You're right, it wouldn't, because that's a very different situation which helps illustrate the point. The code for the bank app has been written to match your notion of correctness. That's only possible because it has a narrowly defined, specific purpose. It has all the necessary information needed to produce a correct response. The acceptance criteria are clear, including validation and integrity checks on the response. As a result, your expectations should be satisfied, and if they aren't, it makes sense to say that the bank app is not correct.
None of that applies to the AI models we're discussing. An LLM or image model doesn't have a narrowly defined, specific purpose.

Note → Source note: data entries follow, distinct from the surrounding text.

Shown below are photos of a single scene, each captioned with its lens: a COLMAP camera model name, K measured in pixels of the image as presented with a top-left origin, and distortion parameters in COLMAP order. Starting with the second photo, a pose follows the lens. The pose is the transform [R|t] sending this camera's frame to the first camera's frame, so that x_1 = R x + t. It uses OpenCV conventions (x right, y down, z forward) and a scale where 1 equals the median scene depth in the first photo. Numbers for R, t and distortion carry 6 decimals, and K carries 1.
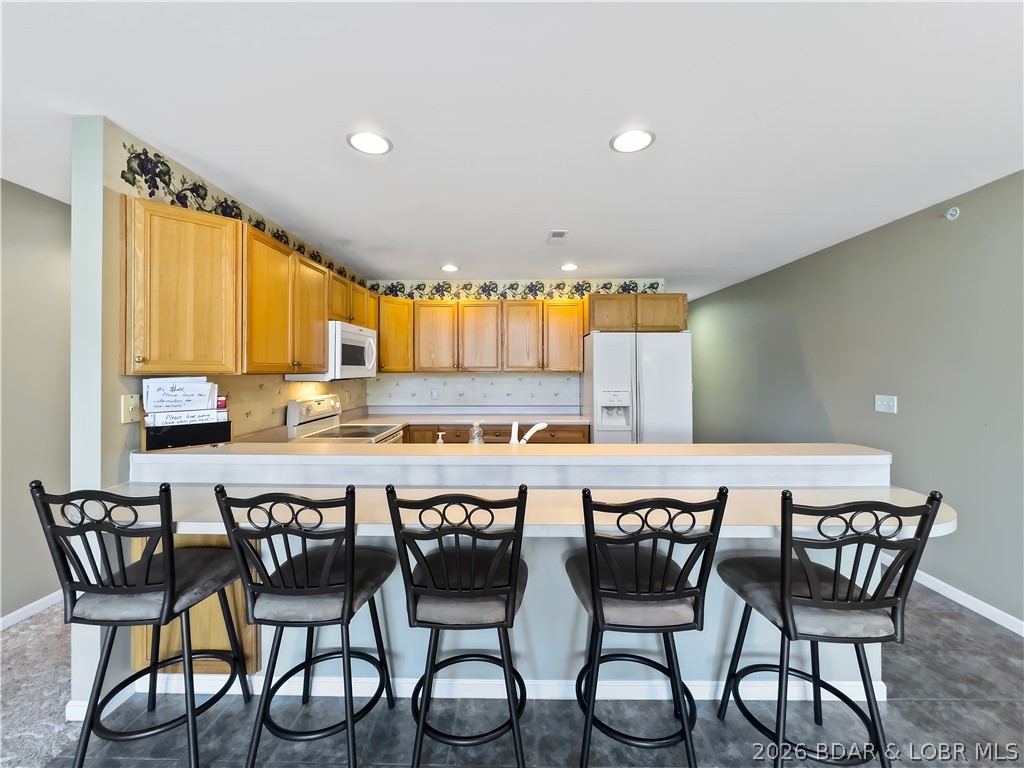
lens RADIAL K [[417.4, 0, 507.6], [0, 417.4, 369.1], [0, 0, 1]] dist [-0.003617, 0.000805]
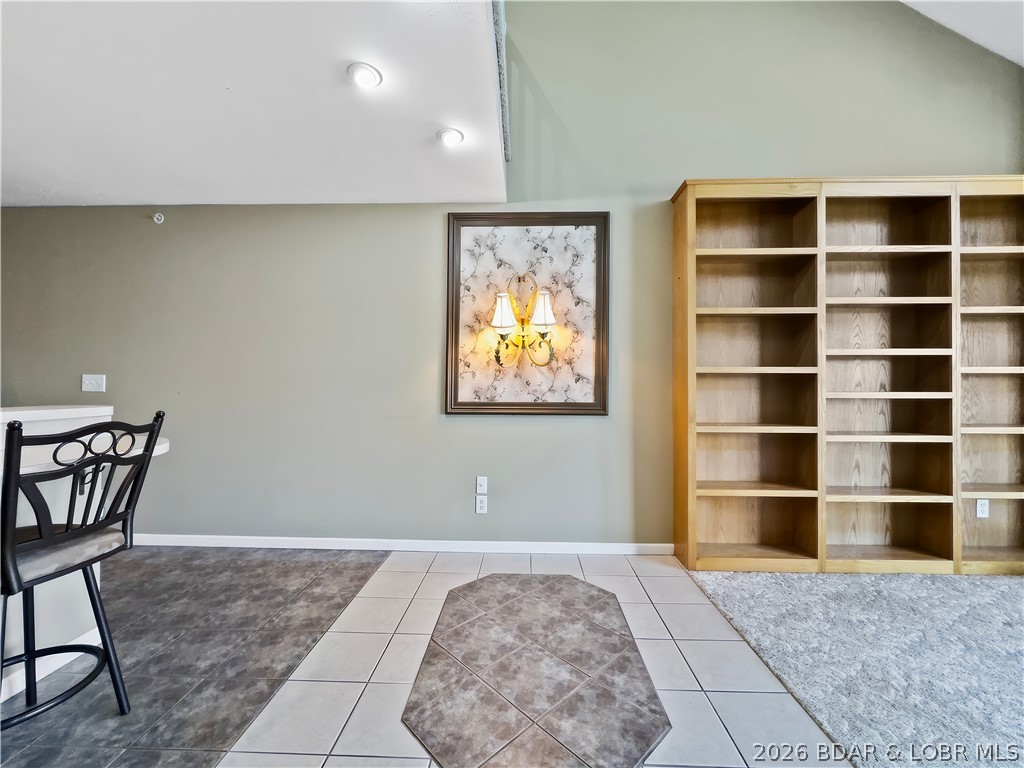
lens RADIAL K [[417.4, 0, 511.4], [0, 417.4, 386.0], [0, 0, 1]] dist [-0.003617, 0.000805]
pose [[0.018500, 0.008898, 0.999789, -0.138753], [-0.009707, 0.999915, -0.008720, 0.149515], [-0.999782, -0.009543, 0.018584, -0.052771]]
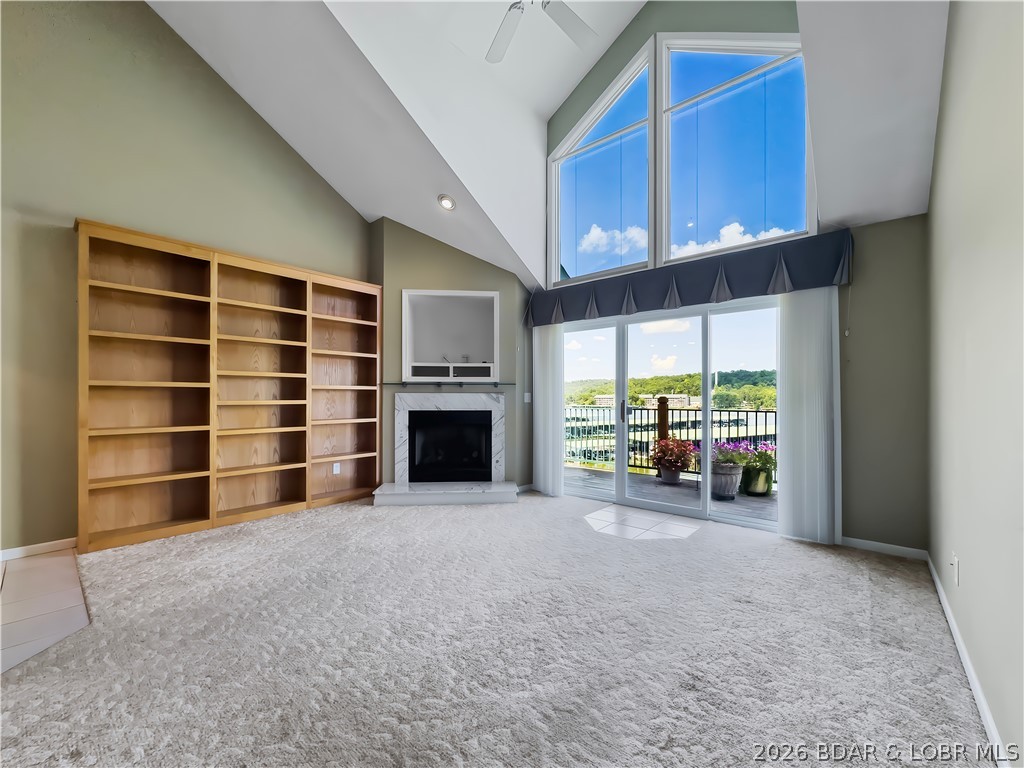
lens RADIAL K [[417.4, 0, 517.3], [0, 417.4, 395.5], [0, 0, 1]] dist [-0.003617, 0.000805]
pose [[-0.771136, 0.005396, 0.636648, -1.113271], [-0.002613, 0.999929, -0.011640, 0.141708], [-0.636665, -0.010640, -0.771067, -0.472248]]
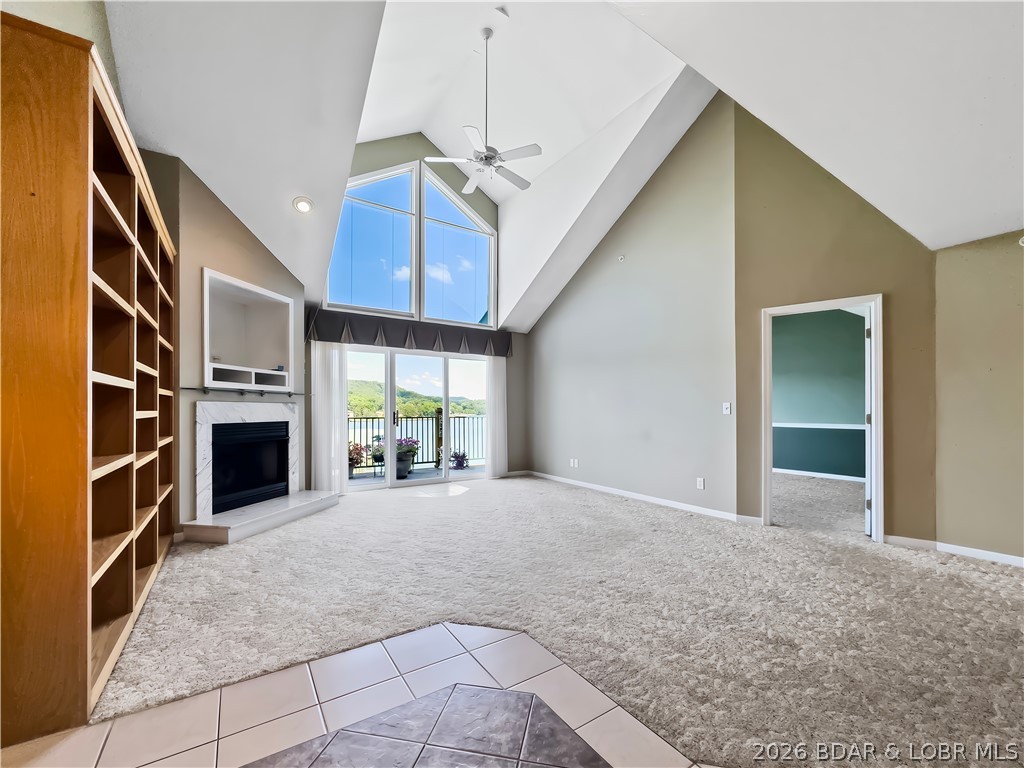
lens RADIAL K [[417.4, 0, 518.0], [0, 417.4, 409.3], [0, 0, 1]] dist [-0.003617, 0.000805]
pose [[-0.824437, -0.000156, -0.565954, 1.072288], [0.002943, 0.999985, -0.004563, 0.149406], [0.565947, -0.005427, -0.824424, 0.529790]]
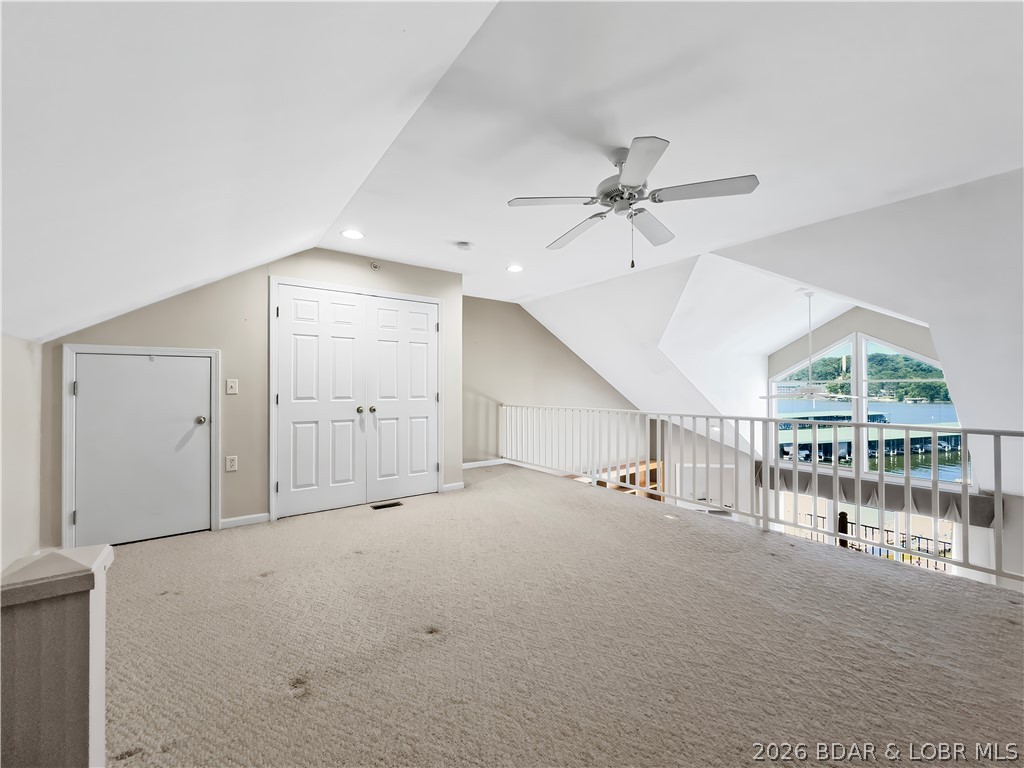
lens RADIAL K [[417.4, 0, 511.8], [0, 417.4, 382.8], [0, 0, 1]] dist [-0.003617, 0.000805]
pose [[-0.608213, 0.013786, 0.793654, -1.339909], [0.007514, 0.999904, -0.011610, -1.437968], [-0.793738, -0.001098, -0.608259, 2.103308]]
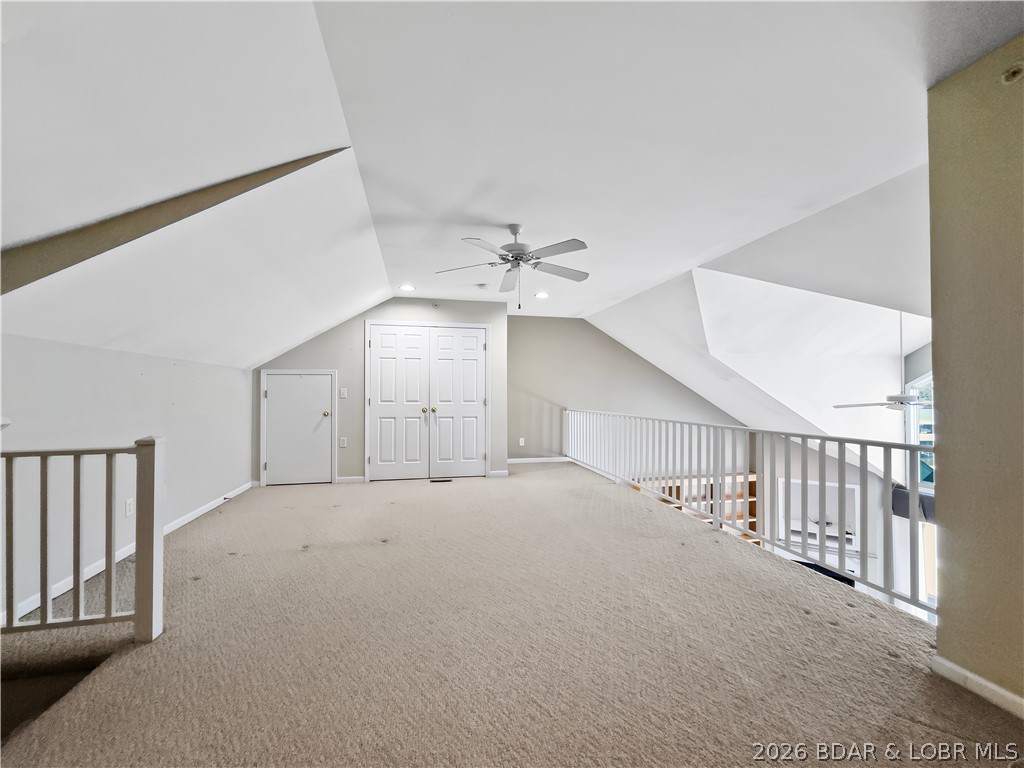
lens RADIAL K [[417.4, 0, 505.3], [0, 417.4, 388.7], [0, 0, 1]] dist [-0.003617, 0.000805]
pose [[-0.231828, 0.012908, 0.972671, -2.236353], [0.004344, 0.999916, -0.012234, -1.443604], [-0.972747, 0.001389, -0.231865, 1.517008]]
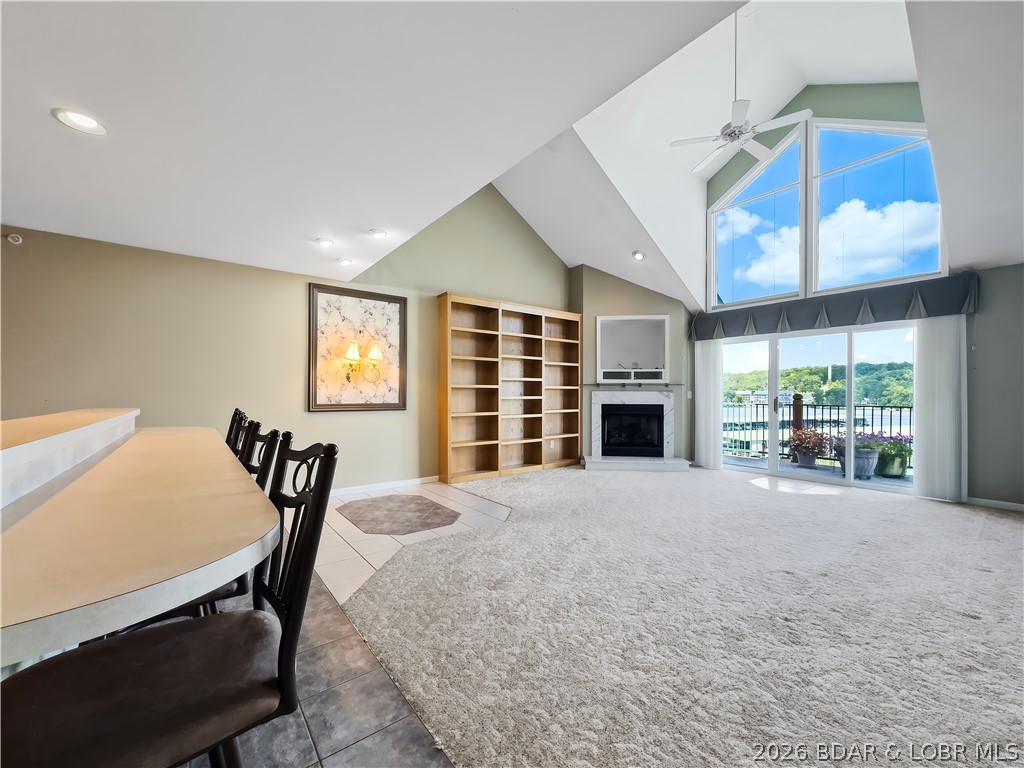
lens RADIAL K [[417.4, 0, 516.9], [0, 417.4, 394.5], [0, 0, 1]] dist [-0.003617, 0.000805]
pose [[-0.630338, 0.000354, 0.776321, -1.271396], [-0.005328, 0.999974, -0.004782, 0.146589], [-0.776302, -0.007151, -0.630320, 0.838091]]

It can't possibly have access to all the information it needs to "answer" any possible "question" "correctly". It can't possibly have access to acceptance criteria specific to a question unless they're provided explicitly and in detail as part of a prompt - again, underscoring the importance of prompt engineering. And its ability to validate responses - check whether they "comport with reality" - is very limited, at least currently.
An example that's closer to the situation with an AI model would be a tool like a hammer. If you hold a hammer by its head and try to hammer in a nail with its handle, is the hammer "incorrect" when it fails at the task you have "asked" it to do?
> I don't care why it's giving me wrong information.
Just as with the hammer, if you want to be able to use these tools effectively, you should care why.